● **ACTION ITEM**: Among the lines below, count those containing the word "thumb". Give the number only.

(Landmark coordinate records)
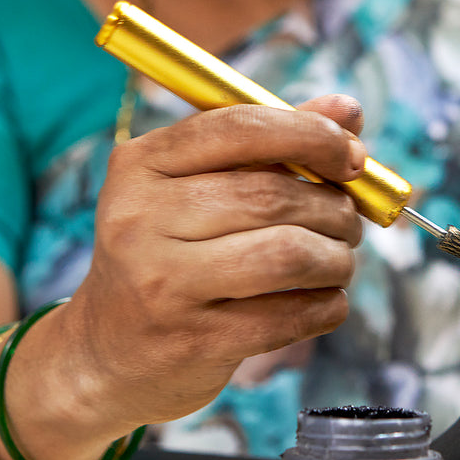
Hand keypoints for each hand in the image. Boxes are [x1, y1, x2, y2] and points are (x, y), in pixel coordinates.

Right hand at [63, 95, 366, 429]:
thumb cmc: (168, 254)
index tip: (352, 155)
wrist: (107, 352)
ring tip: (340, 260)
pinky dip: (327, 305)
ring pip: (288, 255)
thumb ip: (270, 143)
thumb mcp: (196, 188)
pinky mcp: (192, 341)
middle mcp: (141, 219)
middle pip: (271, 196)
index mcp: (140, 165)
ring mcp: (162, 284)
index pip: (239, 127)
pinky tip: (327, 301)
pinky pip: (289, 316)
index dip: (311, 134)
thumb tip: (348, 108)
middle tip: (348, 221)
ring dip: (336, 258)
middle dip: (333, 207)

● **YOUR RESPONSE**: 4